[TEXTE SOURCE]:
──────────
Bonjour, mon Toto, bonjour, comment vas-tu ce matin ? As-tu bien dormi ? Que fais-tu aujourd’hui ? Je sais que tu vas dîner ce soir chez Robelin mais je ne sais pas ce que tu dois faire de ta journée. Quant à moi je n’en ferai rien de bon, je le sens à la disposition d’esprit dans laquelle je me trouve. Je voudrais être déjà à demain et que demain fût le dernier jour de ma vie. Je me fatigue à vivre sans utilité pour personne. J’aimerais mieux être aux prises avec tous les besoins matériels de la vie que d’être en proie à l’activité sans but et sans espoir de mon cœur. Je m’agite dans mon amour comme un écureuil dans sa cage. Il a beau courir toute la journée après sa liberté, il n’a pas fait un seul pas et il se retrouve dans sa cage comme s’il n’avait pas bougé. Ma pensée a beau courir après le bonheur et l’amour, elle n’en est pas plus avancée et elle s’arrête, découragée et triste de son peu de succès.
──────────
[DONNÉES SOURCES]:
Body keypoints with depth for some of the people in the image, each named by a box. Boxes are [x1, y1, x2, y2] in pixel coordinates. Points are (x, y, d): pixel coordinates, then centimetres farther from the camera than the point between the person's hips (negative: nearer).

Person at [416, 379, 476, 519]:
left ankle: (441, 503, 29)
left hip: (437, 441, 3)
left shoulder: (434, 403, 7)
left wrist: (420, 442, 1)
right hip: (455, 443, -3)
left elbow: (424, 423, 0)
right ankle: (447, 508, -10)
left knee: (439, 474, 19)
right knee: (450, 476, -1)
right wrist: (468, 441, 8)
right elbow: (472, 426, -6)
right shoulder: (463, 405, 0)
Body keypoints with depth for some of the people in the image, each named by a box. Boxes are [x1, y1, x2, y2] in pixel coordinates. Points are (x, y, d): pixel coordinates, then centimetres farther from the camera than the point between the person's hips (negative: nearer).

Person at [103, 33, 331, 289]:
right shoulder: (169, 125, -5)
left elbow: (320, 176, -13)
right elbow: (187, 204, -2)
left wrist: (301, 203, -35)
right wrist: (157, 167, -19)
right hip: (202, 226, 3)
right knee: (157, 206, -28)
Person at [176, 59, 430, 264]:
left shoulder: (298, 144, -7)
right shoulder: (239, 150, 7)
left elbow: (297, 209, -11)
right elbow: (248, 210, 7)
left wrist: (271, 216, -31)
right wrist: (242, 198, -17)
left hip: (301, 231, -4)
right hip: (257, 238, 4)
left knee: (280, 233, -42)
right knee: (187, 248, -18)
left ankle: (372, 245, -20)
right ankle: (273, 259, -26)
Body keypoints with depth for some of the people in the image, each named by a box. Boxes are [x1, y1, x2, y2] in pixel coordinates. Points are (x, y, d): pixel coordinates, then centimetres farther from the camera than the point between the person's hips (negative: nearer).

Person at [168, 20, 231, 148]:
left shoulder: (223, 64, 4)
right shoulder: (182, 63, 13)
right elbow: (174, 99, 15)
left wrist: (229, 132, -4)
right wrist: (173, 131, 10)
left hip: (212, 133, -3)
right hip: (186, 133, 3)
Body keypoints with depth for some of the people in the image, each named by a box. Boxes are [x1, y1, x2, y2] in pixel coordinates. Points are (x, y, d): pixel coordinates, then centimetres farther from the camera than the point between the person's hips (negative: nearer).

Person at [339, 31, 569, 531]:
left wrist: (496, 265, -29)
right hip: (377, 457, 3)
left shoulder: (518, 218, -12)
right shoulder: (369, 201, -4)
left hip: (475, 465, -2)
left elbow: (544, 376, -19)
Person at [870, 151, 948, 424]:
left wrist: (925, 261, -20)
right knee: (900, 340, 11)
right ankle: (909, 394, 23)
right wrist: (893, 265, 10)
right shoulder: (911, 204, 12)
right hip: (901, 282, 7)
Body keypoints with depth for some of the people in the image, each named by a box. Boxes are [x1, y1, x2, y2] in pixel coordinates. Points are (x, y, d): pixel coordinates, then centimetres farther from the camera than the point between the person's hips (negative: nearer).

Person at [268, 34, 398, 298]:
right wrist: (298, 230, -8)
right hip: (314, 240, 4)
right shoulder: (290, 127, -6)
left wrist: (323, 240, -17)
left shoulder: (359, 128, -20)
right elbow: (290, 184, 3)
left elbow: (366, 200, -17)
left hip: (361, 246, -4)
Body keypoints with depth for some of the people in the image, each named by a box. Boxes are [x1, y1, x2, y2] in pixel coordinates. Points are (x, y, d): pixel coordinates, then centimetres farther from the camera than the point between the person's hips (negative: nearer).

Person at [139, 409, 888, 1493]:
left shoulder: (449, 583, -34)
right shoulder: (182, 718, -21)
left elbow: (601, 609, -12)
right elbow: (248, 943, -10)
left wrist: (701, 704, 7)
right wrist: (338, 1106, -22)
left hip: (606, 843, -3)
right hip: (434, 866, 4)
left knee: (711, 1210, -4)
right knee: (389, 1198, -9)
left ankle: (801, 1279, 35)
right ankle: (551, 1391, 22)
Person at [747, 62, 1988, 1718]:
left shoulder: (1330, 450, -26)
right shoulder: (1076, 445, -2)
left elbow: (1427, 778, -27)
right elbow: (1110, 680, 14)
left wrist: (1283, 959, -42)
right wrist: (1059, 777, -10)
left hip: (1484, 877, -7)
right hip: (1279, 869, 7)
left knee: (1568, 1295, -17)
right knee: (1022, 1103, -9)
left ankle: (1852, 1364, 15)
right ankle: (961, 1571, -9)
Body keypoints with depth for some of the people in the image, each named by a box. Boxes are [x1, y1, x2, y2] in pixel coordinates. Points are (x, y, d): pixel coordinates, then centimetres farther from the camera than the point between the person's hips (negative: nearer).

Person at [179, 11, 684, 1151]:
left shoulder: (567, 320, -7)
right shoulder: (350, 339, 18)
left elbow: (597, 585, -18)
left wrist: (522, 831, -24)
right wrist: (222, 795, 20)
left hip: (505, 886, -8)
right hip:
──────────
[CONSIGNES]:
- A) En vous appuyant sur la lettre, expliquez en une à trois phrases ce qui rend la comparaison avec l'écureuil dans sa cage pertinente pour décrire la pensée de la personne qui écrit.
- B) Reformulez sous forme de liste le paragraphe de la lettre qui commence par « Bonjour, mon Toto », en conservant ses faits principaux.

[RÉPONSES]:
- A) L'écureuil court toute la journée après sa liberté sans faire un seul pas et se retrouve dans sa cage comme s'il n'avait pas bougé. De même, la pensée court après le bonheur et l'amour sans en être plus avancée, puis s'arrête, découragée et triste de son peu de succès.

- B)
- Salutation matinale à Toto, avec des questions sur son sommeil et sur sa journée.
- Je sais qu'il dîne ce soir chez Robelin, mais j'ignore le reste de son emploi du temps.
- Je sens, à ma disposition d'esprit, que je ne ferai rien de bon aujourd'hui.
- Je voudrais être déjà à demain et que ce soit le dernier jour de ma vie.
- Je me fatigue à vivre sans utilité pour personne.
- Je préférerais affronter tous les besoins matériels de la vie plutôt que l'activité sans but et sans espoir de mon cœur.
- Je m'agite dans mon amour comme un écureuil dans sa cage : il court sans avancer, et ma pensée court de même après le bonheur et l'amour sans progresser, puis s'arrête, découragée et triste.